With the COVID vaccines, while the focus was typically on the figurehead Anthony Fauci, when I went through everything, the issues kept on coming back to Peter Marks, the director of the FDA’s center for biologics (which oversees the vaccine division).
Briefly:
•Within the FDA Peter Marks continually pushed for expediting COVID vaccine approvals (that were necessary for White House political goals), even as the FDA’s top vaccine experts (who strongly supported vaccination) said the timeline was too fast and too many corners were being cut—eventually resulting in Marks pushing them out and the approvals occurring.
•Throughout the COVID vaccine process, Marks insisted the vaccines were rigorously tested, no corners were being cut, and there was no evidence the vaccines had any safety issues.

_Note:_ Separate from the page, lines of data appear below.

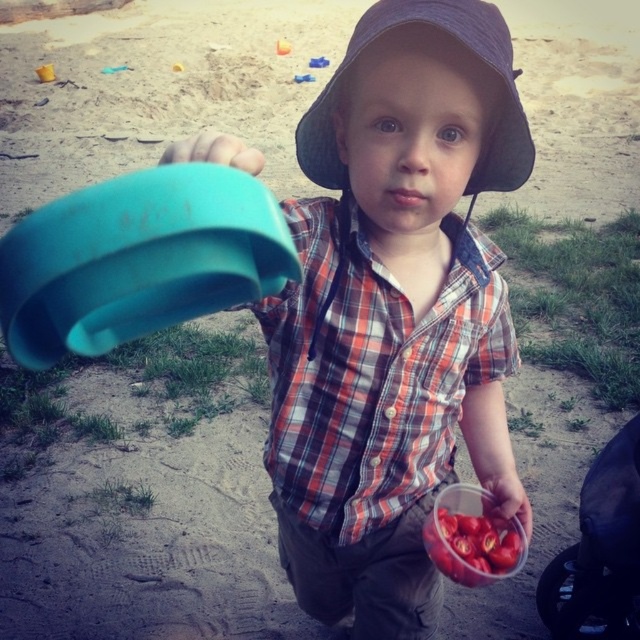
Question: Is dark blue fabric hat at center in front of teal plastic cup at upper left?

Choices:
 (A) yes
 (B) no

Answer: (B)

Question: Which object is farther from the camera taking this photo?

Choices:
 (A) plaid cotton shirt at center
 (B) matte plastic bucket at upper left

Answer: (A)

Question: Which point appears farthest from the camera in this image?

Choices:
 (A) (451, 304)
 (B) (244, 164)

Answer: (A)

Question: Can you confirm if plaid cotton shirt at center is wider than dark blue fabric hat at center?

Choices:
 (A) no
 (B) yes

Answer: (B)

Question: Is matte plastic bucket at upper left positioned at the back of teal plastic cup at upper left?

Choices:
 (A) no
 (B) yes

Answer: (B)

Question: Among these points, which one is farthest from the camera?

Choices:
 (A) (488, 113)
 (B) (388, 285)

Answer: (B)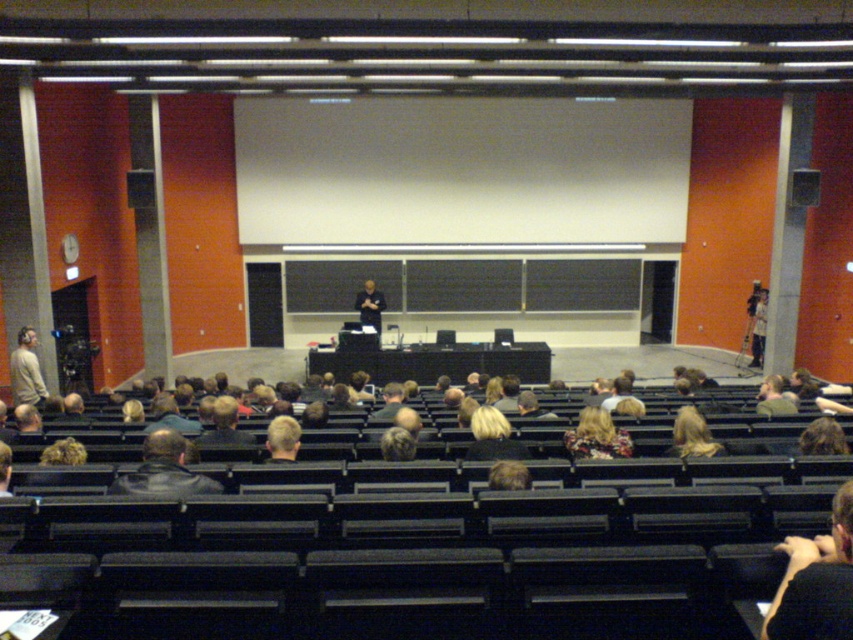
Who is positioned more to the right, dark brown leather jacket at lower right or leather jacket at lower left?

Positioned to the right is dark brown leather jacket at lower right.

In the scene shown: Who is more forward, (782, 604) or (138, 488)?

Point (782, 604) is in front.

Find the location of a particular element. The height and width of the screenshot is (640, 853). dark brown leather jacket at lower right is located at coordinates (816, 580).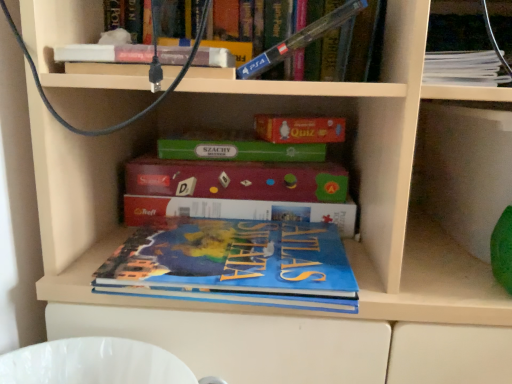
You are a GUI agent. You are given a task and a screenshot of the screen. Output one action in this format:
    pyautogui.click(x=<x>, y=<y>)
    Task: Click on the vacant region above blue matte atlas book at center, positioned as the fourth book in top-to-bottom order (from a real-world perspective)
    
    Given the screenshot: What is the action you would take?
    pyautogui.click(x=240, y=246)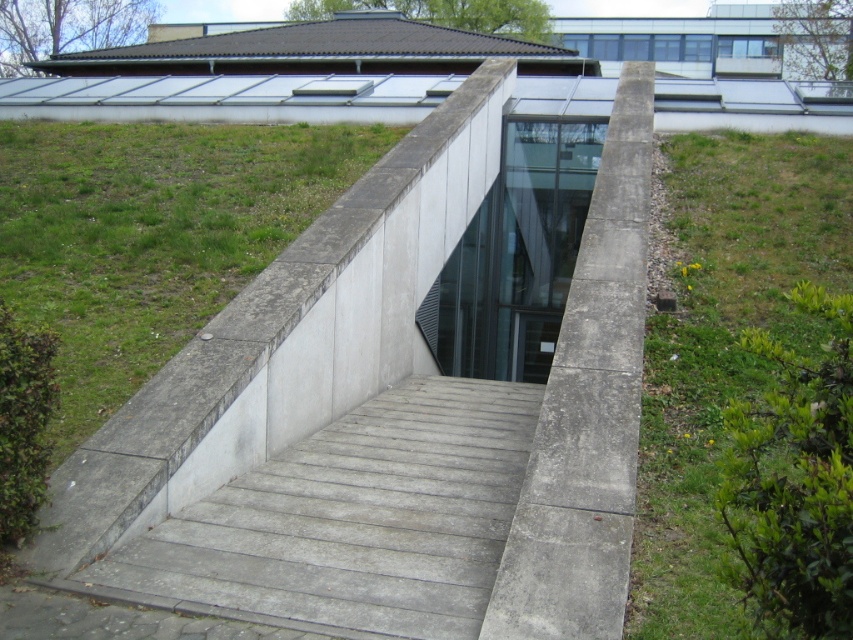
You are standing at the entrance of the architectural structure and want to move towards the point that is closer to the camera between the two points, point [349,481] and point [672,316]. Which point should you head towards?

You should head towards point [349,481] because it is closer to the camera than point [672,316].

You are planning to install a new garden feature and need to know which area has more space available. Based on the scene, which object has more space available between the concrete stairs at center and the green grass at lower right?

The green grass at lower right has more space available because it occupies more area than the concrete stairs at center.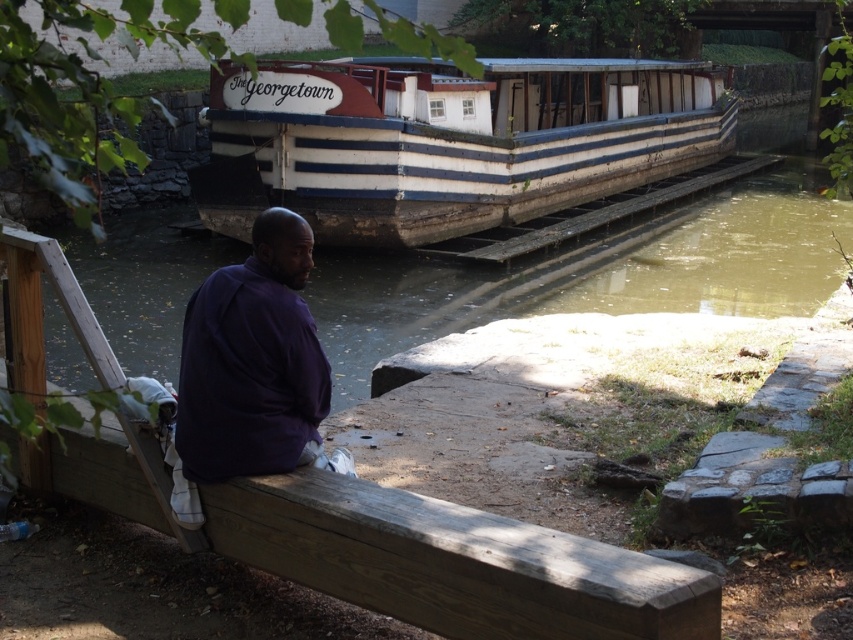
Question: From the image, what is the correct spatial relationship of wooden dock at center in relation to greenish murky water at center?

Choices:
 (A) left
 (B) right

Answer: (A)

Question: Is white painted wood boat at upper center thinner than purple matte shirt at lower left?

Choices:
 (A) yes
 (B) no

Answer: (B)

Question: Which of the following is the farthest from the observer?

Choices:
 (A) wooden dock at center
 (B) greenish murky water at center
 (C) purple matte shirt at lower left

Answer: (B)

Question: From the image, what is the correct spatial relationship of wooden dock at center in relation to purple matte shirt at lower left?

Choices:
 (A) left
 (B) right

Answer: (B)

Question: Which point appears closest to the camera in this image?

Choices:
 (A) (316, 396)
 (B) (445, 307)
 (C) (670, 625)
 (D) (444, 163)

Answer: (C)

Question: Estimate the real-world distances between objects in this image. Which object is closer to the purple matte shirt at lower left?

Choices:
 (A) white painted wood boat at upper center
 (B) wooden dock at center
 (C) greenish murky water at center

Answer: (B)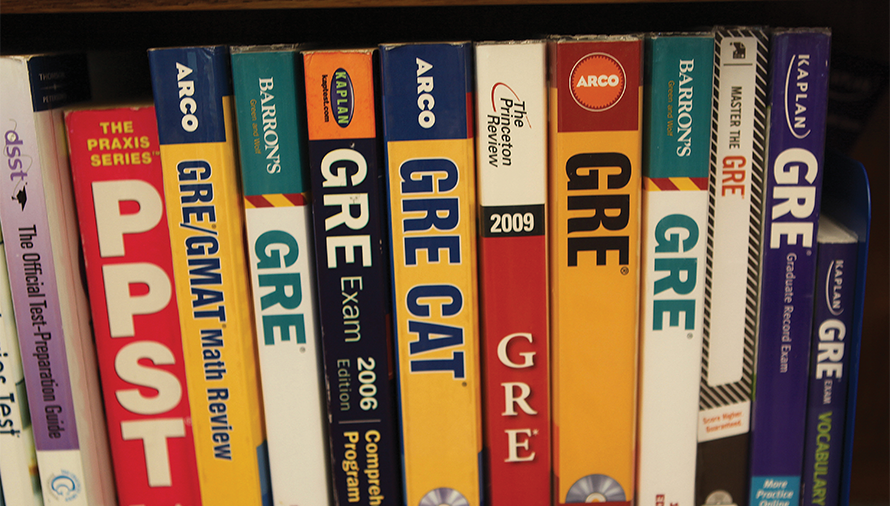
Identify the location of second book from left side of image. The width and height of the screenshot is (890, 506). (42, 359).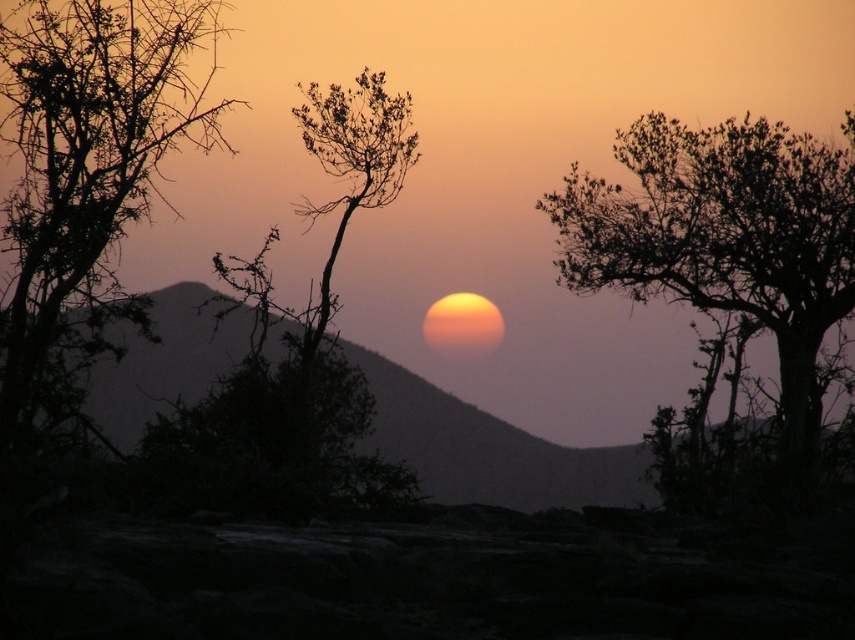
From the picture: You are an artist sketching the sunset scene. You notice the silhouette leafy tree at left and the bare branches at center. Which object is positioned higher in the image?

The silhouette leafy tree at left is positioned higher than the bare branches at center.

Based on the photo, you are standing in the sunset scene and want to take a photo of the silhouette leafy tree at upper right. If your camera has a maximum zoom range of 100 feet, will you be able to capture the tree clearly without moving closer?

The silhouette leafy tree at upper right is 104.09 feet away from the viewer. Since the camera can only zoom up to 100 feet, you will not be able to capture the tree clearly without moving closer.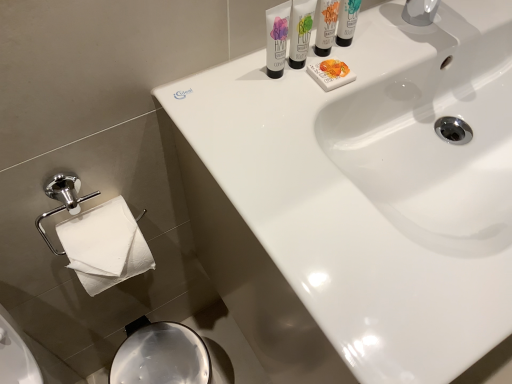
This screenshot has width=512, height=384. What are the coordinates of `vacant area that is in front of matte white shaving cream at upper center, the 2th shaving cream viewed from the left` in the screenshot? It's located at (284, 152).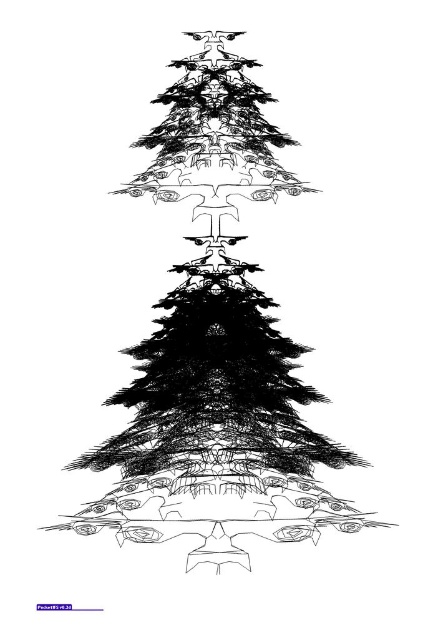
Does point (211, 458) come in front of point (279, 484)?

No, (211, 458) is behind (279, 484).

Which of these two, black ink drawing of christmas tree at center or smooth textured base at center, stands shorter?

smooth textured base at center is shorter.

Image resolution: width=428 pixels, height=640 pixels. Identify the location of black ink drawing of christmas tree at center. (216, 344).

You are a GUI agent. You are given a task and a screenshot of the screen. Output one action in this format:
    pyautogui.click(x=<x>, y=<y>)
    Task: Click on the black ink drawing of christmas tree at center
    The image size is (428, 640).
    Given the screenshot: What is the action you would take?
    pyautogui.click(x=216, y=344)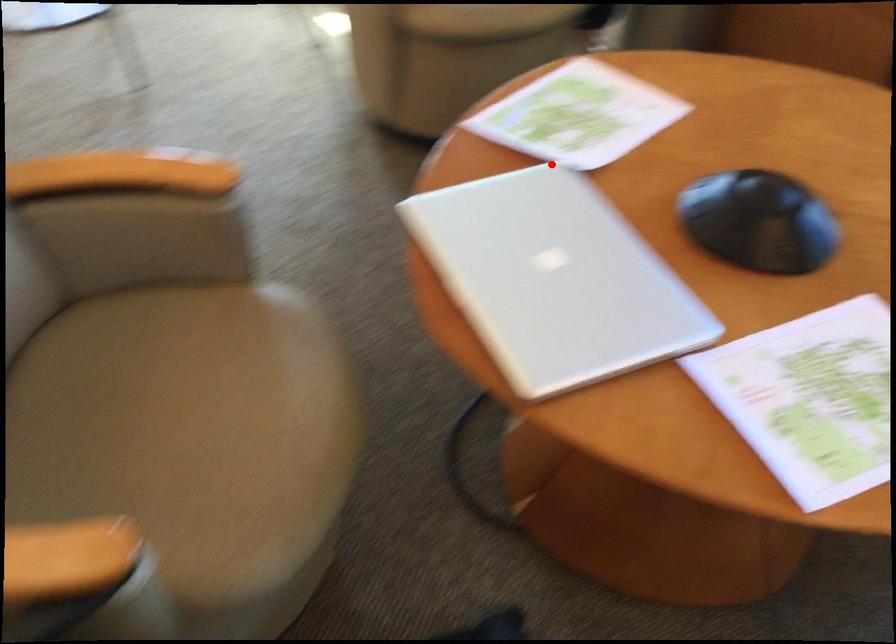
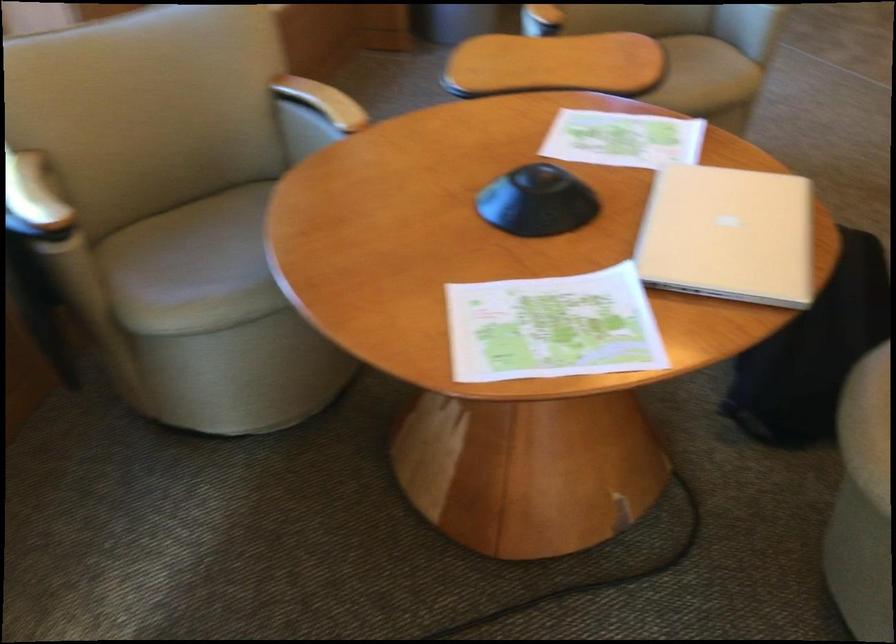
In the second image, find the point that corresponds to the highlighted location in the first image.

(552, 327)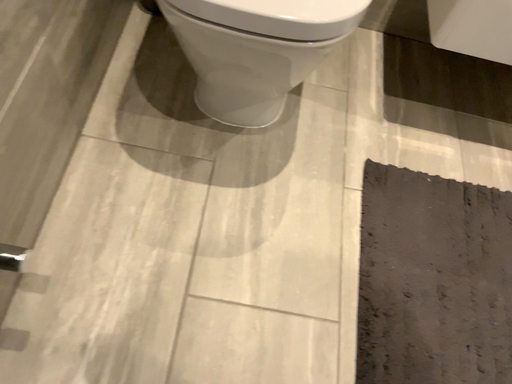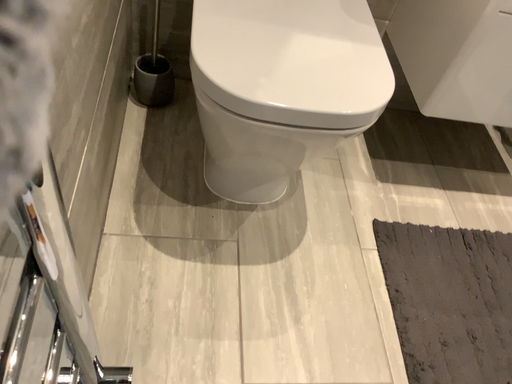
Question: How did the camera likely rotate when shooting the video?

Choices:
 (A) rotated downward
 (B) rotated upward

Answer: (B)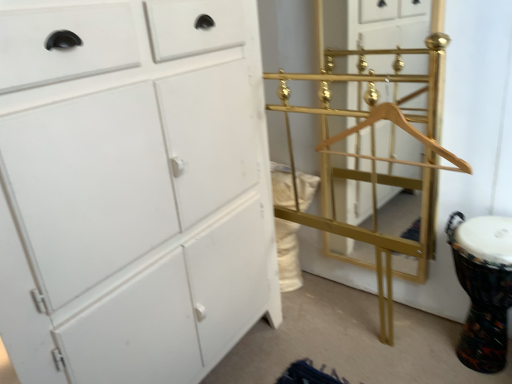
This screenshot has width=512, height=384. Identify the location of vacant region below multicolored fabric drum at lower right (from a real-world perspective). pyautogui.click(x=471, y=359).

•In private, he continually met with vaccine injured patients over vaccine safety concerns but would always find some type of way to deflect the validity of the evidence presented (e.g., refuse to discuss it, say the FDA needed more time to conduct an analysis to find a signal, blame the injuries on something else) and most importantly, despite many requests, would never define what would constitute acceptable proof of vaccine harm.
•As he stonewalled the vaccine injured patients he continually insisted he cared about them and was deeply empathetic for their suffering (a common manipulative tactic dishonest people use). Remarkably, as he was doing this, he attended a vaccine conference where he publicly stated “It’s crazy that they don’t get how great vaccines are…I am past trying to argue with people who think that vaccines are not safe.”